Select first/last encounter

Selecting first / last encounter

E.g.: I want the date of the first and last hospital admission for every patient in my table

Let's take an example where we have a cohort of hospital patients, where in addition to a unique identifier we have a timestamp / date variable for all of their encounters. For each of these patients, we want to find the first and last encounter — or more formally, the min and max encounter date for that patient

Any time we want to compute aggregate variables for a particular subset of our data, we have a pretty strong indicator to use partition clause(s) within a transform. Partitioned queries allow for us to compute aggregate values on any arbitrary partition that we define on our table, with a partition being a unique combination of one or more variables. For example, we could use the SUM partition method, partitioning on patient_id and year , to take the sum of a cost variable to create a new variable that represents the total cost for each patient over a given year.

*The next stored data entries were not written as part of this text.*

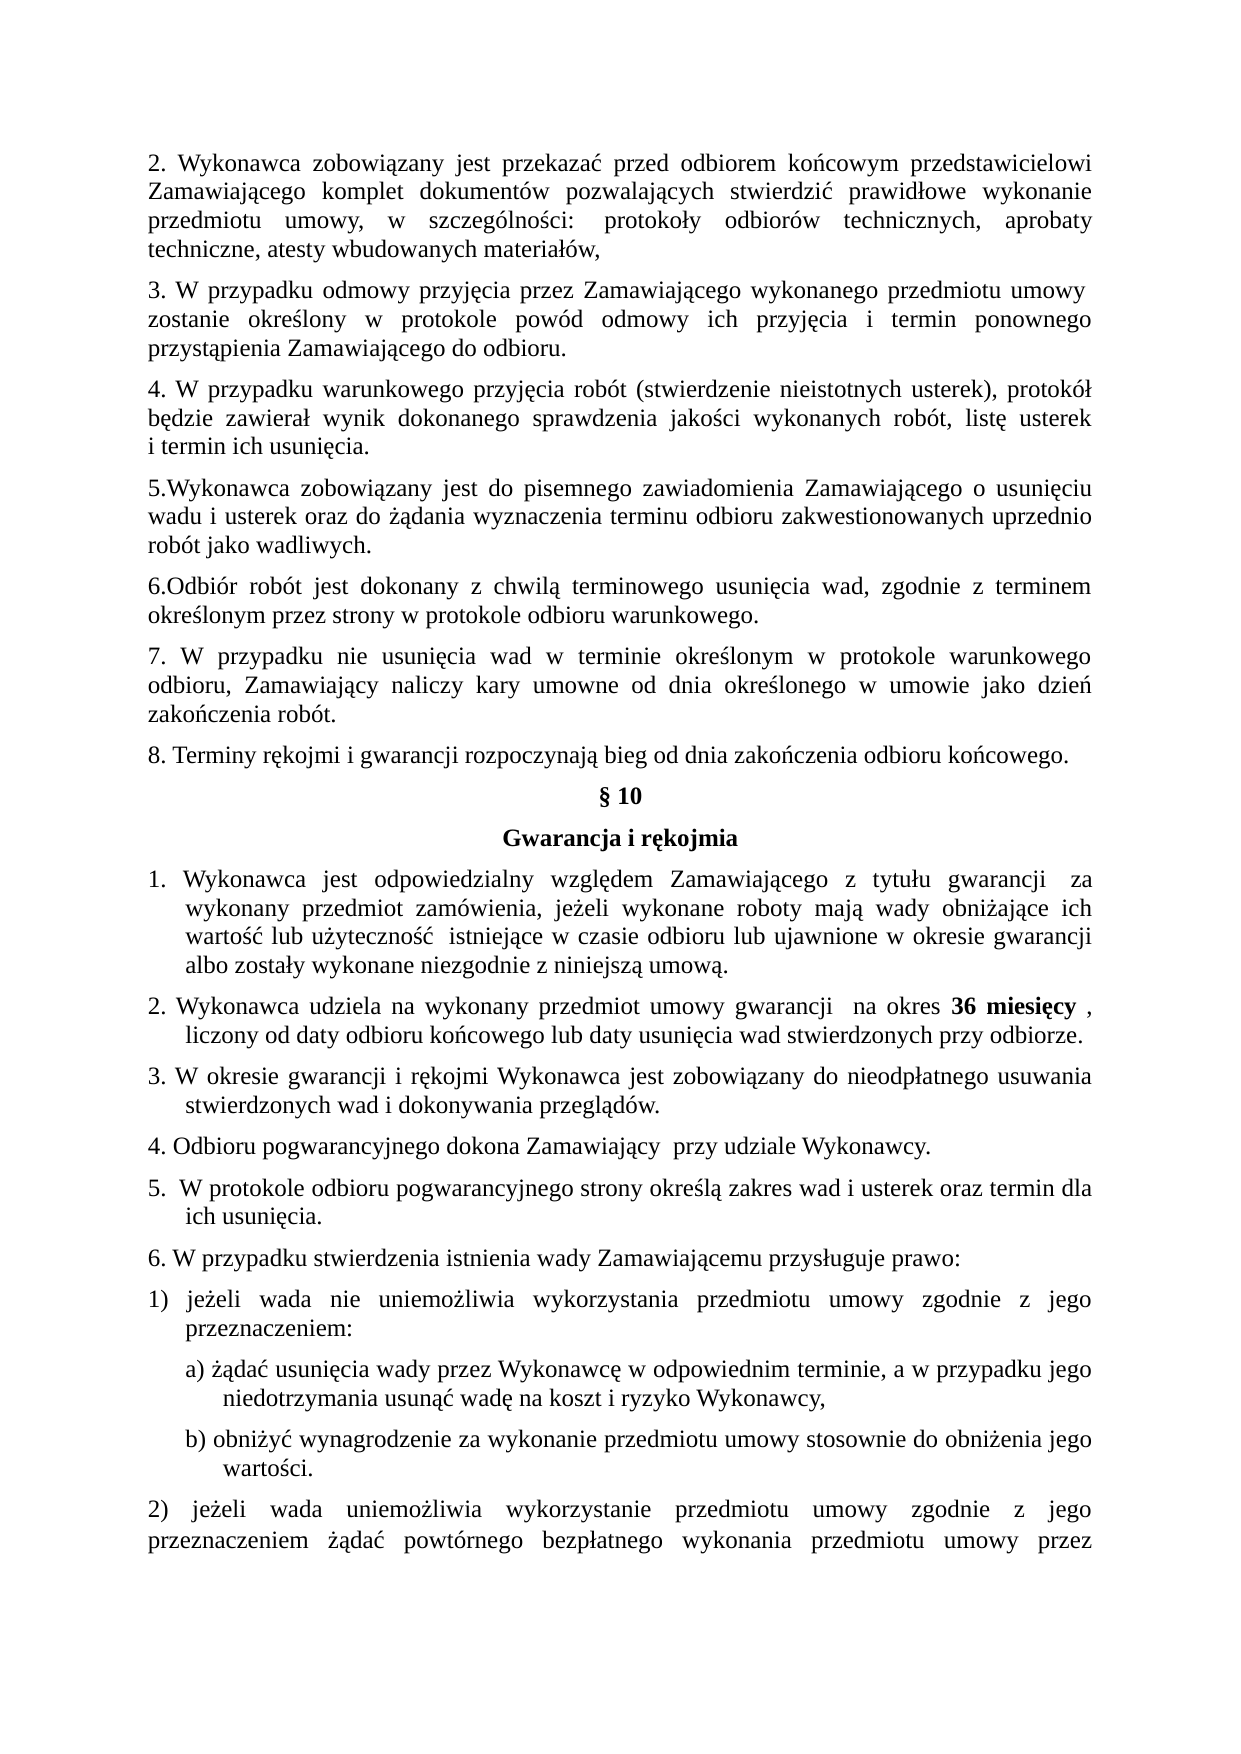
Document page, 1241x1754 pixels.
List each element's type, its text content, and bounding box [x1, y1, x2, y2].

text 6.Odbiór robót jest dokonany z chwilą terminowego usunięcia wad, zgodnie z terminem określonym przez strony w protokole odbioru warunkowego. [148, 571, 1093, 629]
text 8. Terminy rękojmi i gwarancji rozpoczynają bieg od dnia zakończenia odbioru końcowego. [148, 740, 1093, 769]
text 4. W przypadku warunkowego przyjęcia robót (stwierdzenie nieistotnych usterek), protokół będzie zawierał wynik dokonanego sprawdzenia jakości wykonanych robót, listę usterek i termin ich usunięcia. [148, 374, 1093, 460]
text 6. W przypadku stwierdzenia istnienia wady Zamawiającemu przysługuje prawo: [148, 1243, 1093, 1271]
text Gwarancja i rękojmia [148, 823, 1093, 851]
text 1. Wykonawca jest odpowiedzialny względem Zamawiającego z tytułu gwarancji za wykonany przedmiot zamówienia, jeżeli wykonane roboty mają wady obniżające ich wartość lub użyteczność istniejące w czasie odbioru lub ujawnione w okresie gwarancji albo zostały wykonane niezgodnie z niniejszą umową. [148, 864, 1093, 979]
text 4. Odbioru pogwarancyjnego dokona Zamawiający przy udziale Wykonawcy. [148, 1131, 1093, 1160]
text 2. Wykonawca udziela na wykonany przedmiot umowy gwarancji na okres 36 miesięcy , liczony od daty odbioru końcowego lub daty usunięcia wad stwierdzonych przy odbiorze. [148, 991, 1093, 1049]
text b) obniżyć wynagrodzenie za wykonanie przedmiotu umowy stosownie do obniżenia jego wartości. [185, 1424, 1093, 1481]
text § 10 [148, 781, 1093, 810]
text 5. W protokole odbioru pogwarancyjnego strony określą zakres wad i usterek oraz termin dla ich usunięcia. [148, 1173, 1093, 1230]
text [148, 1494, 1093, 1554]
text 3. W przypadku odmowy przyjęcia przez Zamawiającego wykonanego przedmiotu umowy zostanie określony w protokole powód odmowy ich przyjęcia i termin ponownego przystąpienia Zamawiającego do odbioru. [148, 275, 1093, 361]
text 2. Wykonawca zobowiązany jest przekazać przed odbiorem końcowym przedstawicielowi Zamawiającego komplet dokumentów pozwalających stwierdzić prawidłowe wykonanie przedmiotu umowy, w szczególności: protokoły odbiorów technicznych, aprobaty techniczne, atesty wbudowanych materiałów, [148, 148, 1093, 263]
text 5.Wykonawca zobowiązany jest do pisemnego zawiadomienia Zamawiającego o usunięciu wadu i usterek oraz do żądania wyznaczenia terminu odbioru zakwestionowanych uprzednio robót jako wadliwych. [148, 473, 1093, 559]
text a) żądać usunięcia wady przez Wykonawcę w odpowiednim terminie, a w przypadku jego niedotrzymania usunąć wadę na koszt i ryzyko Wykonawcy, [185, 1354, 1093, 1411]
text 1) jeżeli wada nie uniemożliwia wykorzystania przedmiotu umowy zgodnie z jego przeznaczeniem: [148, 1284, 1093, 1341]
text 3. W okresie gwarancji i rękojmi Wykonawca jest zobowiązany do nieodpłatnego usuwania stwierdzonych wad i dokonywania przeglądów. [148, 1061, 1093, 1119]
text 7. W przypadku nie usunięcia wad w terminie określonym w protokole warunkowego odbioru, Zamawiający naliczy kary umowne od dnia określonego w umowie jako dzień zakończenia robót. [148, 641, 1093, 728]
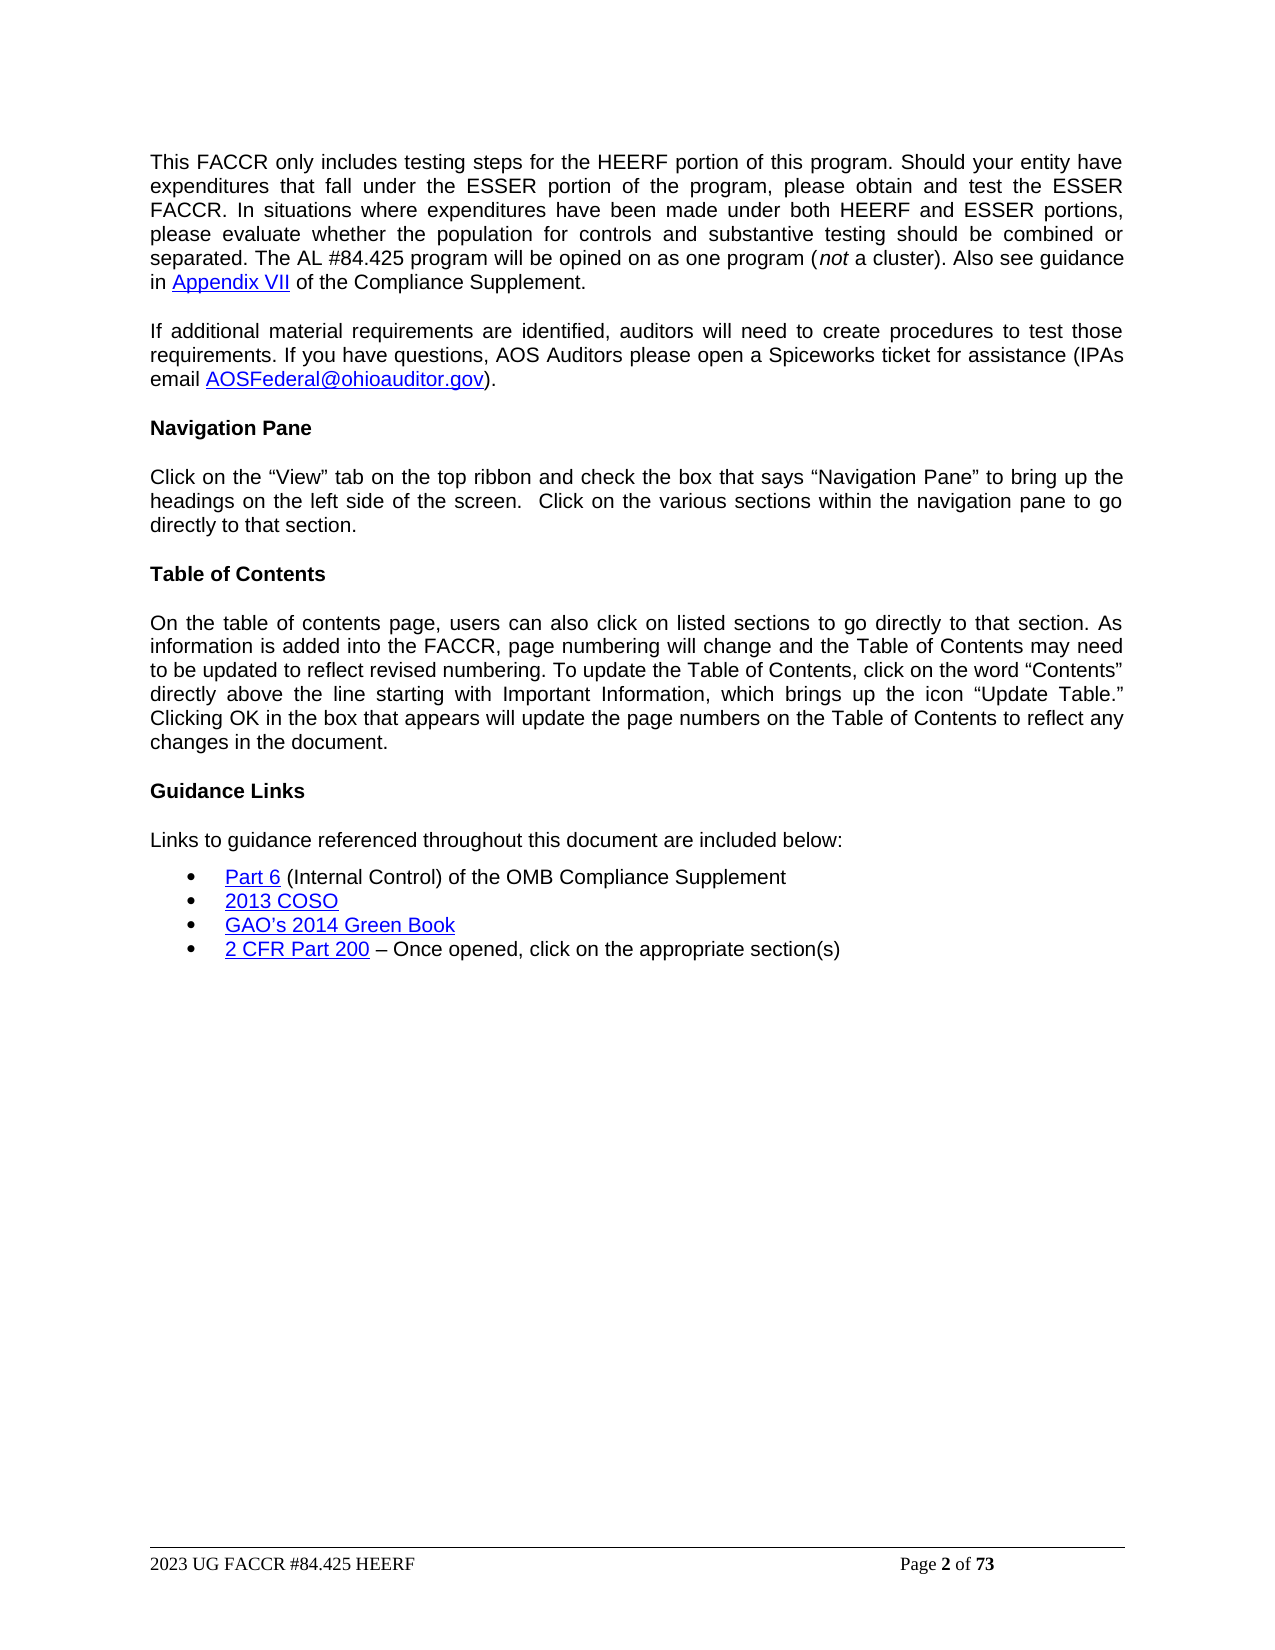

For this particular case, we want to find the MIN and MAX of the encounter_date of each patient; in other words, partitioned on patient_id . This will create two new variables, min_encounter_date and max_encounter_date for each patient. When we run this query, note that no records will be dropped; rather, these new variables will be have consistent values for any given patient_id .

patient_id

encounter_date

min_encounter_date

max_encounter_date

1

2012-01-01

2010-01-01

2013-01-01

1

2011-01-01

2010-01-01

2013-01-01

1

2010-01-01

2010-01-01

2013-01-01

1

2013-01-01

2010-01-01

2013-01-01

2

2009-01-01

2008-01-01

2015-01-01

2

2008-01-01

2008-01-01

2015-01-01

2

2015-01-01

2008-01-01

2015-01-01

Now, let's say we only want each patient's first and last encounter. We can do this easily be creating a new row filter, choosing records where min_encounter_date = encounter_date OR max_encounter_date = encounter_date !

We can also generalize this approach to find the Nth encounter for each patient — take a look at the RANK, DENSE_RANK, and ROW_NUMBER methods. And if we want to be more specific on our partition (e.g., first / last encounter in a given calendar year), we can always apply additional variables (year ) when defining our partition.